Ora, nestas ocasiões, um gajo como eu, portador de um canudo de Economia e que tem aqui à disposição uma página de revista, é obrigado a vir explicar ao pessoal os pormenores desta história. É certo que o facto de ter conseguido acabar o curso à custa de muito copianço, namoradas burras que alombavam com os trabalhos de grupo e professores obtusos que se deixavam enganar pelos alunos na mesma medida que pelas mulheres, prejudica um bocado, mas olhem, é o que se pode arranjar, e também não há-de ser nada, que isto é claro como água.

Na práctica, uma OPA é mais ou menos a mesma coisa que uma sessão de engate num bar de alterne. Um gajo senta-se, bebe uns copos e começa a sentir uma forte inclinação por uma das competentes profissíonais que por ali circulam. Depois de um período inicial de análise, em que temos oportunidade de lhe estudar as contas e perceber o seu balanço, decidimo-nos a soprar-lhe ao ouvido a nossa proposta, que é como quem diz, lançamos a nossa OPA - oferta particular de alambazamento. Ora, a miúda não se deixa ir assim às primeiras e começa a olhar para o lado a ver se haverá por ali alguém capaz de cobrir o lance, ou seja, lançar uma OPA concorrente. No final, a coisa acaba por se decidir a favor do que tinha a carteira mais recheada, que saca a rapariga, ficando os outros a descascar pevides.
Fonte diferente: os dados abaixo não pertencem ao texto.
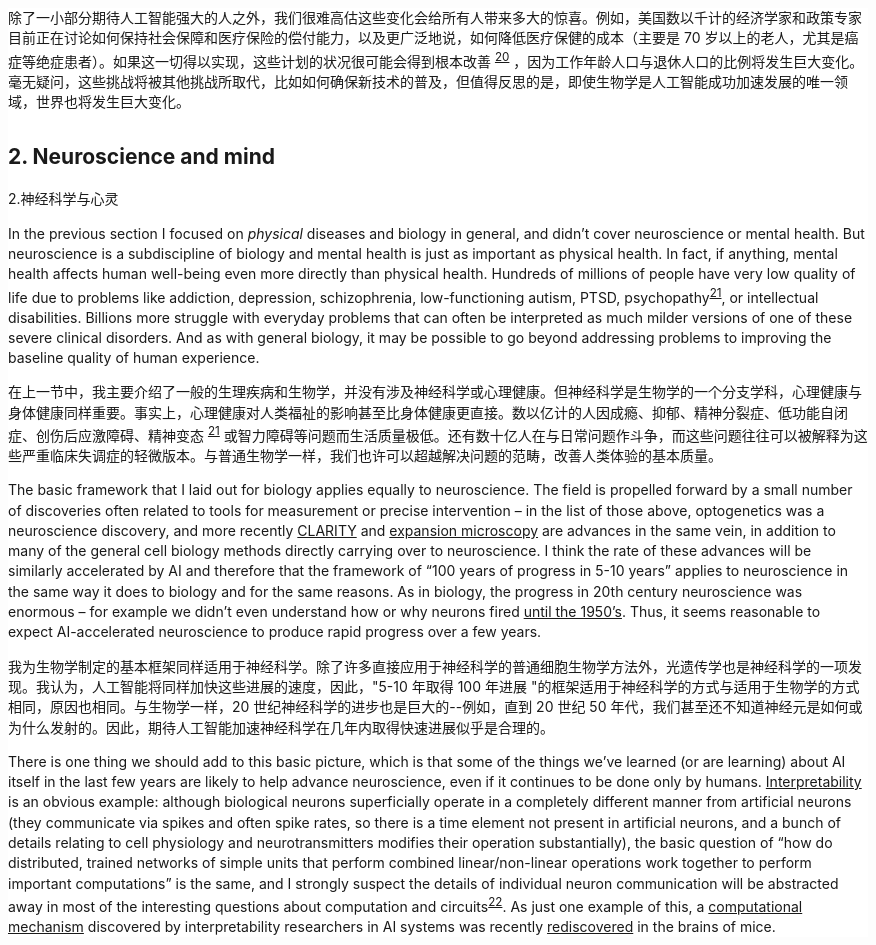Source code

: 除了一小部分期待人工智能强大的人之外，我们很难高估这些变化会给所有人带来多大的惊喜。例如，美国数以千计的经济学家和政策专家目前正在讨论如何保持社会保障和医疗保险的偿付能力，以及更广泛地说，如何降低医疗保健的成本（主要是 70 岁以上的老人，尤其是癌症等绝症患者）。如果这一切得以实现，这些计划的状况很可能会得到根本改善 <sup data-immersive-translate-walked="8ff7e155-cef1-4065-9309-e0dbb82abba2" id="fnref:20"><a data-immersive-translate-walked="c4c1b31f-88b2-435f-996d-1f7c784bc3fc" href="https://darioamodei.com/machines-of-loving-grace#fn:20">20</a></sup> ，因为工作年龄人口与退休人口的比例将发生巨大变化。毫无疑问，这些挑战将被其他挑战所取代，比如如何确保新技术的普及，但值得反思的是，即使生物学是人工智能成功加速发展的唯一领域，世界也将发生巨大变化。

## 2\. Neuroscience and mind  

2.神经科学与心灵

In the previous section I focused on _physical_ diseases and biology in general, and didn’t cover neuroscience or mental health. But neuroscience is a subdiscipline of biology and mental health is just as important as physical health. In fact, if anything, mental health affects human well-being even more directly than physical health. Hundreds of millions of people have very low quality of life due to problems like addiction, depression, schizophrenia, low-functioning autism, PTSD, psychopathy<sup id="fnref:21" data-immersive-translate-walked="8ff7e155-cef1-4065-9309-e0dbb82abba2"><a href="https://darioamodei.com/machines-of-loving-grace#fn:21" data-immersive-translate-walked="c4c1b31f-88b2-435f-996d-1f7c784bc3fc">21</a></sup>, or intellectual disabilities. Billions more struggle with everyday problems that can often be interpreted as much milder versions of one of these severe clinical disorders. And as with general biology, it may be possible to go beyond addressing problems to improving the baseline quality of human experience.  

在上一节中，我主要介绍了一般的生理疾病和生物学，并没有涉及神经科学或心理健康。但神经科学是生物学的一个分支学科，心理健康与身体健康同样重要。事实上，心理健康对人类福祉的影响甚至比身体健康更直接。数以亿计的人因成瘾、抑郁、精神分裂症、低功能自闭症、创伤后应激障碍、精神变态 <sup data-immersive-translate-walked="8ff7e155-cef1-4065-9309-e0dbb82abba2" id="fnref:21"><a data-immersive-translate-walked="c4c1b31f-88b2-435f-996d-1f7c784bc3fc" href="https://darioamodei.com/machines-of-loving-grace#fn:21">21</a></sup> 或智力障碍等问题而生活质量极低。还有数十亿人在与日常问题作斗争，而这些问题往往可以被解释为这些严重临床失调症的轻微版本。与普通生物学一样，我们也许可以超越解决问题的范畴，改善人类体验的基本质量。

The basic framework that I laid out for biology applies equally to neuroscience. The field is propelled forward by a small number of discoveries often related to tools for measurement or precise intervention – in the list of those above, optogenetics was a neuroscience discovery, and more recently [CLARITY](https://en.wikipedia.org/wiki/CLARITY) and [expansion microscopy](https://en.wikipedia.org/wiki/Expansion_microscopy#:~:text=Expansion%20microscopy%20(ExM)%20is%20a,them%20using%20a%20polymer%20system.) are advances in the same vein, in addition to many of the general cell biology methods directly carrying over to neuroscience. I think the rate of these advances will be similarly accelerated by AI and therefore that the framework of “100 years of progress in 5-10 years” applies to neuroscience in the same way it does to biology and for the same reasons. As in biology, the progress in 20th century neuroscience was enormous – for example we didn’t even understand how or why neurons fired [until the 1950’s](https://en.wikipedia.org/wiki/Hodgkin%E2%80%93Huxley_model). Thus, it seems reasonable to expect AI-accelerated neuroscience to produce rapid progress over a few years.  

我为生物学制定的基本框架同样适用于神经科学。除了许多直接应用于神经科学的普通细胞生物学方法外，光遗传学也是神经科学的一项发现。我认为，人工智能将同样加快这些进展的速度，因此，"5-10 年取得 100 年进展 "的框架适用于神经科学的方式与适用于生物学的方式相同，原因也相同。与生物学一样，20 世纪神经科学的进步也是巨大的--例如，直到 20 世纪 50 年代，我们甚至还不知道神经元是如何或为什么发射的。因此，期待人工智能加速神经科学在几年内取得快速进展似乎是合理的。

There is one thing we should add to this basic picture, which is that some of the things we’ve learned (or are learning) about AI itself in the last few years are likely to help advance neuroscience, even if it continues to be done only by humans. [Interpretability](https://www.anthropic.com/research/mapping-mind-language-model) is an obvious example: although biological neurons superficially operate in a completely different manner from artificial neurons (they communicate via spikes and often spike rates, so there is a time element not present in artificial neurons, and a bunch of details relating to cell physiology and neurotransmitters modifies their operation substantially), the basic question of “how do distributed, trained networks of simple units that perform combined linear/non-linear operations work together to perform important computations” is the same, and I strongly suspect the details of individual neuron communication will be abstracted away in most of the interesting questions about computation and circuits<sup id="fnref:22" data-immersive-translate-walked="8ff7e155-cef1-4065-9309-e0dbb82abba2"><a href="https://darioamodei.com/machines-of-loving-grace#fn:22" data-immersive-translate-walked="c4c1b31f-88b2-435f-996d-1f7c784bc3fc">22</a></sup>. As just one example of this, a [computational mechanism](https://distill.pub/2020/circuits/frequency-edges/) discovered by interpretability researchers in AI systems was recently [rediscovered](https://www.ncbi.nlm.nih.gov/pmc/articles/PMC10055119/) in the brains of mice.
Uma coisa mais difícil de explicar é aquela história da golden share, que permite que o Estado molhe o bico de vez em quando sem ter de assumir a responsabilidade de sustentar a rapariga. Parece que os gajos lá de Bruxelas, que aquilo deve ser quase tudo malta virada para outro lado, começaram a implicar que não podia ser que se tinha de acabar com a pouca-vergonha. Andava o governo um bocado à rasca sem saber se os havia de mandar à merda ou engolir em seco, quando no meio da confusão descobriu uma solução do caraças. Fez já um acordo com o engenheiro do Norte para ter uma 'participação dourada' na empresa em vez da dita golden share. E está mesmo a ver-se que nunca mais ninguém se vai ralar com o assunto, porque os gajos da Europa não entendem patavina da nossa língua e nunca vão perceber que foram toureados à grande e que, como aliás é nosso bom costume, fica tudo rigorosamente na mesma."